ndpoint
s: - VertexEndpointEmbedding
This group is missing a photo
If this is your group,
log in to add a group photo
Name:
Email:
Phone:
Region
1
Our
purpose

○ ○ ○

Convert the lines above into a Markdown table with the columns "Row" and "Line", numbering each row and omitting any blank lines.

_Solution below_
| Row | Line |
|---|---|
| 1 | ndpoint |
| 2 | s: - VertexEndpointEmbedding |
| 3 | This group is missing a photo |
| 4 | If this is your group, |
| 5 | log in to add a group photo |
| 6 | Name: |
| 7 | Email: |
| 8 | Phone: |
| 9 | Region |
| 10 | 1 |
| 11 | Our |
| 12 | purpose |